IV: Russland-Sanktionen werden Handel und Investitionen einschränken

IV: Russland-Sanktionen werden Handel und Investitionen einschränken
Löwy: Vor allem über indirekte Effekte wird die Nachfrage zurückgehen - Industrie-Experte: Austro-Firmen sollten ihre Lieferketten überprüfen und Zahlungsströme auch ohne SWIFT möglich.

Die Sanktionen des Westens gegen Russland aufgrund der Invasion des Landes in der Ukraine werden den Handel mit Russland und die Investitionen dort einschränken - und das werden, vor allem indirekt, auch österreichische Firmen zu spüren bekommen.

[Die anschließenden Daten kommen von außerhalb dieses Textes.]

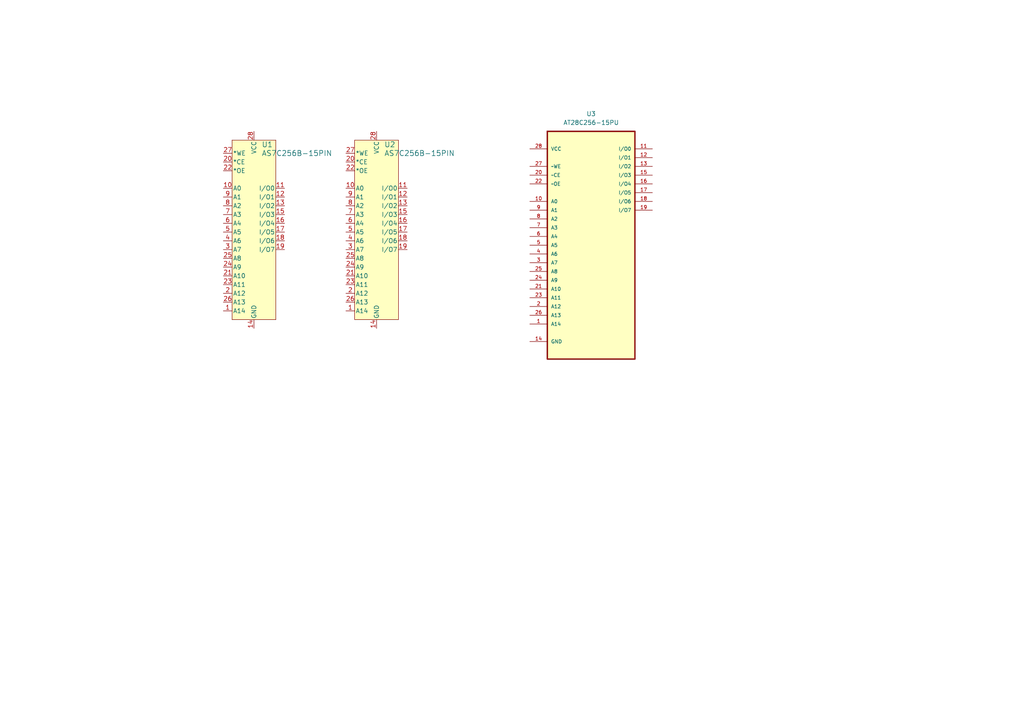
<source format=kicad_sch>
(kicad_sch
	(version 20231120)
	(generator "eeschema")
	(generator_version "8.0")
	(uuid "5fa48250-c525-4428-94f3-97cfa0894410")
	(paper "A4")
	
	(symbol
		(lib_id "BB816-MATX-PCIE:AS7C256B-15PIN")
		(at 73.66 64.77 0)
		(unit 1)
		(exclude_from_sim no)
		(in_bom yes)
		(on_board yes)
		(dnp no)
		(fields_autoplaced yes)
		(uuid "0e7aee37-2275-4869-9630-29da0ee20f07")
		(property "Reference" "U1"
			(at 75.8541 41.91 0)
			(effects
				(font
					(size 1.524 1.524)
				)
				(justify left)
			)
		)
		(property "Value" "AS7C256B-15PIN"
			(at 75.8541 44.45 0)
			(effects
				(font
					(size 1.524 1.524)
				)
				(justify left)
			)
		)
		(property "Footprint" "PDIP-28_MIL300_ALL"
			(at 58.166 45.72 0)
			(effects
				(font
					(size 1.27 1.27)
					(italic yes)
				)
				(hide yes)
			)
		)
		(property "Datasheet" "AS7C256B-15PIN"
			(at 57.404 43.18 0)
			(effects
				(font
					(size 1.27 1.27)
					(italic yes)
				)
				(hide yes)
			)
		)
		(property "Description" ""
			(at 59.69 50.8 0)
			(effects
				(font
					(size 1.27 1.27)
				)
				(hide yes)
			)
		)
		(pin "17"
			(uuid "0f2a0da2-f9bf-4d95-9559-cfc7b274cebb")
		)
		(pin "21"
			(uuid "66573da0-4db6-4efe-97c7-af24e4bb9c7c")
		)
		(pin "9"
			(uuid "b16e02fc-b99e-4295-b567-60d280ffd614")
		)
		(pin "14"
			(uuid "ecf8eb1e-1031-45ad-aca2-d1e3dbd90671")
		)
		(pin "27"
			(uuid "7d33f535-04a4-4031-9578-f318c8625214")
		)
		(pin "13"
			(uuid "5a625b55-830e-441b-92c1-760ff0d3cc32")
		)
		(pin "12"
			(uuid "64869258-874f-4fff-961a-aa0bfc54467b")
		)
		(pin "11"
			(uuid "943124e9-71cd-4e10-a9ed-723d064f76d2")
		)
		(pin "1"
			(uuid "b691d415-8643-461e-b29c-c4b0d69cea8c")
		)
		(pin "20"
			(uuid "085aaecd-eba0-4486-9f8f-e5a43bbceab6")
		)
		(pin "26"
			(uuid "e22ce871-d344-46dc-9b78-791f4bc9b12a")
		)
		(pin "28"
			(uuid "b8a80c29-84b6-4bcb-bdae-a85923a9c76a")
		)
		(pin "22"
			(uuid "247c8208-3b6a-47a6-bcf5-b850ecad5eba")
		)
		(pin "8"
			(uuid "5bca4892-c8d8-4227-b554-ab2a81f55efc")
		)
		(pin "18"
			(uuid "b1d64aec-fd05-47d5-9e59-565f114b03fd")
		)
		(pin "10"
			(uuid "e8a4ee53-ce51-4aa2-a6a5-1e29dc489f41")
		)
		(pin "6"
			(uuid "6430cf0c-2583-4e57-bc7a-1764e4ded399")
		)
		(pin "19"
			(uuid "4a30d51a-f737-4586-8270-9045835df8ac")
		)
		(pin "7"
			(uuid "f12732e3-8acc-467e-b39a-aeb8e877bd0d")
		)
		(pin "24"
			(uuid "1bdaf8ba-2959-4e4c-8bdc-56adcf24f535")
		)
		(pin "2"
			(uuid "c8c482d7-d685-4791-8de8-dfb542b4a39c")
		)
		(pin "25"
			(uuid "f3b423d4-1f78-4938-88f7-7af527fa69b9")
		)
		(pin "5"
			(uuid "b8aa30ed-abbf-488b-ada0-2c5aad48df47")
		)
		(pin "16"
			(uuid "836bdc4a-1c95-4650-aa40-dc5f9b353a4d")
		)
		(pin "4"
			(uuid "66a0138d-2b12-4678-bc25-514c878da290")
		)
		(pin "3"
			(uuid "fd21a1de-d156-452d-800d-2630fff8f56b")
		)
		(pin "23"
			(uuid "05c4e72b-f9e5-4ccd-a9ae-8202f10fe628")
		)
		(pin "15"
			(uuid "fef6bfe1-c822-48ca-bb0f-5049f75aa0c6")
		)
		(instances
			(project "BB816-MATX-PCIE"
				(path "/597c4a8d-3f77-42d9-910f-58b5c53fe80f/657faac1-fbd6-4c8d-a4d3-eff8e97b16de/8e36da7d-da64-4edf-90dc-03789f521f56"
					(reference "U1")
					(unit 1)
				)
			)
			(project "BB816-MATX"
				(path "/e71bf3dc-e3a5-46de-b13d-86fbd18272fb/8e36da7d-da64-4edf-90dc-03789f521f56"
					(reference "U1")
					(unit 1)
				)
			)
		)
	)
	(symbol
		(lib_id "BB816-MATX-PCIE:AT28C256-15PU")
		(at 171.45 68.58 0)
		(unit 1)
		(exclude_from_sim no)
		(in_bom yes)
		(on_board yes)
		(dnp no)
		(fields_autoplaced yes)
		(uuid "18d8e652-8272-4670-96e0-73a5f6e79a3f")
		(property "Reference" "U3"
			(at 171.45 33.02 0)
			(effects
				(font
					(size 1.27 1.27)
				)
			)
		)
		(property "Value" "AT28C256-15PU"
			(at 171.45 35.56 0)
			(effects
				(font
					(size 1.27 1.27)
				)
			)
		)
		(property "Footprint" "AT28C256-15PU:DIP254P1524X482-28"
			(at 171.45 68.58 0)
			(effects
				(font
					(size 1.27 1.27)
				)
				(justify bottom)
				(hide yes)
			)
		)
		(property "Datasheet" ""
			(at 171.45 68.58 0)
			(effects
				(font
					(size 1.27 1.27)
				)
				(hide yes)
			)
		)
		(property "Description" "Paged Parallel EEPROM"
			(at 171.45 68.58 0)
			(effects
				(font
					(size 1.27 1.27)
				)
				(justify bottom)
				(hide yes)
			)
		)
		(property "PACKAGE" "PDIP-28"
			(at 171.45 68.58 0)
			(effects
				(font
					(size 1.27 1.27)
				)
				(justify bottom)
				(hide yes)
			)
		)
		(property "MPN" "AT28C256-15PU"
			(at 171.45 68.58 0)
			(effects
				(font
					(size 1.27 1.27)
				)
				(justify bottom)
				(hide yes)
			)
		)
		(property "OC_FARNELL" "1095782"
			(at 171.45 68.58 0)
			(effects
				(font
					(size 1.27 1.27)
				)
				(justify bottom)
				(hide yes)
			)
		)
		(property "SUPPLIER" "ATMEL"
			(at 171.45 68.58 0)
			(effects
				(font
					(size 1.27 1.27)
				)
				(justify bottom)
				(hide yes)
			)
		)
		(property "OC_NEWARK" "96K6555"
			(at 171.45 68.58 0)
			(effects
				(font
					(size 1.27 1.27)
				)
				(justify bottom)
				(hide yes)
			)
		)
		(pin "5"
			(uuid "09bb8e64-c3db-4b4c-a8b9-e1da404a3929")
		)
		(pin "16"
			(uuid "da134ed7-6632-4da9-b432-96a06a467abf")
		)
		(pin "22"
			(uuid "caf16626-d7e5-43a2-bd5e-556e2a5aff8b")
		)
		(pin "21"
			(uuid "c196c8f4-1cf9-4dc3-baa8-4abf467350cd")
		)
		(pin "3"
			(uuid "1633f9a7-e068-4009-bde3-a03b07ffb89d")
		)
		(pin "26"
			(uuid "7999d753-d96f-46e5-8bc5-ef8a8787c67f")
		)
		(pin "25"
			(uuid "5bc5aa6a-a3e2-44dd-a91c-7ec51661367a")
		)
		(pin "19"
			(uuid "f6b0ec34-cc20-4021-8d35-f886ee8bac07")
		)
		(pin "27"
			(uuid "8298cb84-85eb-4cbc-8af5-6335f4006f26")
		)
		(pin "12"
			(uuid "12a31e89-7aae-4e22-a382-41c24a51ee70")
		)
		(pin "20"
			(uuid "f7a99602-238a-4294-9f50-20e3832f340a")
		)
		(pin "2"
			(uuid "626d1e8c-b92a-4bd8-a64d-cc90edd43799")
		)
		(pin "15"
			(uuid "88dedda0-e99b-49d6-b241-f7be86aeab5c")
		)
		(pin "6"
			(uuid "d4bb9813-5851-4086-bd52-db7cd74b0025")
		)
		(pin "11"
			(uuid "46e826b6-7d23-4882-8b16-03e864c8f0b4")
		)
		(pin "10"
			(uuid "3a06b525-03e8-4747-8c42-085260165bbe")
		)
		(pin "1"
			(uuid "f82312fe-2439-438c-b6b4-f1e3cc4b442d")
		)
		(pin "24"
			(uuid "0288815c-0617-41c1-9132-e20660d19ae0")
		)
		(pin "28"
			(uuid "f42144dc-f3d0-429b-b35f-ff92ecf0294b")
		)
		(pin "9"
			(uuid "bf1b6c07-14d2-49ca-a04c-691c75acaca8")
		)
		(pin "8"
			(uuid "afb887fb-4831-403e-b8ec-37648b706288")
		)
		(pin "7"
			(uuid "d224d291-94e4-41ce-90b8-5d3684bf10a3")
		)
		(pin "14"
			(uuid "6b725a17-f1e6-4091-b973-78aa85807f89")
		)
		(pin "18"
			(uuid "72ab4464-1807-40e8-8e15-3b2f2bfcb9ea")
		)
		(pin "17"
			(uuid "7a5b828a-27a9-4501-a710-b1204db5bf61")
		)
		(pin "4"
			(uuid "024870b7-2afc-4429-a1c1-81911ef1145a")
		)
		(pin "23"
			(uuid "4c95b006-4fd5-4c85-89f2-ae1f134698c1")
		)
		(pin "13"
			(uuid "654c6dcf-d9a7-49c9-ac8f-0aec1c395435")
		)
		(instances
			(project "BB816-MATX-PCIE"
				(path "/597c4a8d-3f77-42d9-910f-58b5c53fe80f/657faac1-fbd6-4c8d-a4d3-eff8e97b16de/8e36da7d-da64-4edf-90dc-03789f521f56"
					(reference "U3")
					(unit 1)
				)
			)
			(project "BB816-MATX"
				(path "/e71bf3dc-e3a5-46de-b13d-86fbd18272fb/8e36da7d-da64-4edf-90dc-03789f521f56"
					(reference "U3")
					(unit 1)
				)
			)
		)
	)
	(symbol
		(lib_id "BB816-MATX-PCIE:AS7C256B-15PIN")
		(at 109.22 64.77 0)
		(unit 1)
		(exclude_from_sim no)
		(in_bom yes)
		(on_board yes)
		(dnp no)
		(fields_autoplaced yes)
		(uuid "d97171eb-c896-4b1a-9c20-bafe8eefcfda")
		(property "Reference" "U2"
			(at 111.4141 41.91 0)
			(effects
				(font
					(size 1.524 1.524)
				)
				(justify left)
			)
		)
		(property "Value" "AS7C256B-15PIN"
			(at 111.4141 44.45 0)
			(effects
				(font
					(size 1.524 1.524)
				)
				(justify left)
			)
		)
		(property "Footprint" "PDIP-28_MIL300_ALL"
			(at 93.726 45.72 0)
			(effects
				(font
					(size 1.27 1.27)
					(italic yes)
				)
				(hide yes)
			)
		)
		(property "Datasheet" "AS7C256B-15PIN"
			(at 92.964 43.18 0)
			(effects
				(font
					(size 1.27 1.27)
					(italic yes)
				)
				(hide yes)
			)
		)
		(property "Description" ""
			(at 95.25 50.8 0)
			(effects
				(font
					(size 1.27 1.27)
				)
				(hide yes)
			)
		)
		(pin "13"
			(uuid "adbd297d-73ad-49b5-892b-c10b0f224f2f")
		)
		(pin "3"
			(uuid "2ba9f72b-878d-4483-a9ce-580900481c00")
		)
		(pin "27"
			(uuid "eb37cc2b-0537-4d7b-8c14-7938821065e4")
		)
		(pin "17"
			(uuid "cec1b4ff-47cf-4446-a3eb-350ca27fcc77")
		)
		(pin "11"
			(uuid "bbfae4a5-e7a6-4e0b-88cf-0787dcd507ba")
		)
		(pin "10"
			(uuid "43b396c0-32ca-4c22-a741-70eb907675ec")
		)
		(pin "1"
			(uuid "e37a75d9-60ae-4e2a-b2b5-1a7332a27d5f")
		)
		(pin "16"
			(uuid "ba03254c-4a5c-4a77-a1c4-8db045b63861")
		)
		(pin "2"
			(uuid "78b1286d-ce1e-4c2b-a518-3c48de10b668")
		)
		(pin "15"
			(uuid "73860905-bf7f-4292-9a90-54296827e67d")
		)
		(pin "14"
			(uuid "00baf227-b13a-4ae7-be9a-44d0e7cf1fbf")
		)
		(pin "18"
			(uuid "5fb076b8-e826-447f-8211-60354cc95502")
		)
		(pin "28"
			(uuid "fd136e3c-ab4b-46d8-a6f9-fc0ea8c31e65")
		)
		(pin "21"
			(uuid "9b00135e-884a-4b17-8a75-03a6d8f606d3")
		)
		(pin "19"
			(uuid "344831bf-e496-47ec-8a4f-09be5abb864a")
		)
		(pin "22"
			(uuid "4ec7f3b2-efc6-4886-899c-b1ac35ca33d2")
		)
		(pin "20"
			(uuid "ed8f9ee5-35ef-4659-acb2-d9b708671cc6")
		)
		(pin "23"
			(uuid "f0595e9f-3230-4065-80dc-7d6c84d9e90e")
		)
		(pin "8"
			(uuid "da4868b6-0729-4cdf-9343-ca9e4063aad6")
		)
		(pin "6"
			(uuid "55f3d5ff-1932-49a6-a650-25e7510490b3")
		)
		(pin "26"
			(uuid "842623ec-6960-4aff-bd24-2301bcf080fb")
		)
		(pin "4"
			(uuid "e467414a-5eb1-4cf2-9950-5bec05578e41")
		)
		(pin "7"
			(uuid "83f794d9-436d-4954-af09-a4e72b7a9824")
		)
		(pin "12"
			(uuid "2152509e-21ab-468a-8956-55ab3f80acb5")
		)
		(pin "5"
			(uuid "6da5f61f-a242-435c-aa3c-4138a0507b60")
		)
		(pin "24"
			(uuid "cf7216be-6d89-4117-8de1-b383ceaa3471")
		)
		(pin "25"
			(uuid "4870331a-fc1d-495d-abfd-e1b8ac346911")
		)
		(pin "9"
			(uuid "66c1ff8a-f957-463a-b038-cdc0a387f2c1")
		)
		(instances
			(project "BB816-MATX-PCIE"
				(path "/597c4a8d-3f77-42d9-910f-58b5c53fe80f/657faac1-fbd6-4c8d-a4d3-eff8e97b16de/8e36da7d-da64-4edf-90dc-03789f521f56"
					(reference "U2")
					(unit 1)
				)
			)
			(project "BB816-MATX"
				(path "/e71bf3dc-e3a5-46de-b13d-86fbd18272fb/8e36da7d-da64-4edf-90dc-03789f521f56"
					(reference "U2")
					(unit 1)
				)
			)
		)
	)
)
</source>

Das sagte Michael Löwy, in der Industriellenvereinigung (IV) Bereichsleiter für Internationale Beziehungen, im APA-Gespräch.

Lieferketten und Zahlungsströme prüfen

Den Firmen rät er, ihre Lieferketten und Zahlungsströme zu überprüfen. Dass der Handel mit Russland und der Ukraine wohl abnehmen wird, stehe fest, so Löwy. Betroffen von indirekten Folgen wie eine sinkende Nachfrage oder auf den Prüfstand gestellte Investitionen könnten vor allem die größten Exporteure im Außenhandel Österreichs mit Russland sein, nämlich die Bereiche Maschinenbau und Maschinenbau-Erzeugnisse, gefolgt von chemischen Industrieprodukten sowie dem Sektor bearbeitete Waren.

Gas-Embargo sollte verhindert werden

Als indirekte Folge der Sanktionen könnte es auch zu Unterbrechungen von Lieferketten kommen. Für eine unmittelbare Einschränkung von Gaslieferungen durch Russland spreche nicht viel, sagte Löwy: "Warum sollte ich mein bestes Produkt freiwillig nicht mehr liefern?" Die Nachteile davon würde Russland sofort in seinem Budget spüren. Österreich ist zu rund 80 Prozent von russischem Erdgas abhängig, erinnerte der IV-Experte. Ein Gas-Embargo sollte daher verhindert werden.

Zahlungsströme im Geschäftsverkehr mit Russland seien weiterhin möglich, sofern sie nicht über eine Bank abgewickelt werden, die auf der Sanktionsliste stehen. Konten bei anderen Geldinstituten könnten, so Löwy, auch österreichischen Firmen die Gelegenheit bieten, aus dieser Zwickmühle herauszukommen.

Allerdings stehe auch im Raum, dass es hier zu Verschärfungen kommen könnte. Als Beispiel verwies der IV-Experte auf den Iran, dem nur eingeschränkte Transfers über bestimmte Konten für Öl, Gas und medizinische Produkte gestattet wurden. Ein Ausweg wären auch Barter-Geschäfte, die wieder aufleben könnten, auch wenn sie kompliziert seien.

An die Möglichkeit asymmetrischer Gegensanktionen Russlands in wirtschaftlicher Hinsicht bis hin zur Beschlagnahme ausländischer Assets will Löwy nicht denken: "Dann wäre eine völlig andere Dimension erreicht."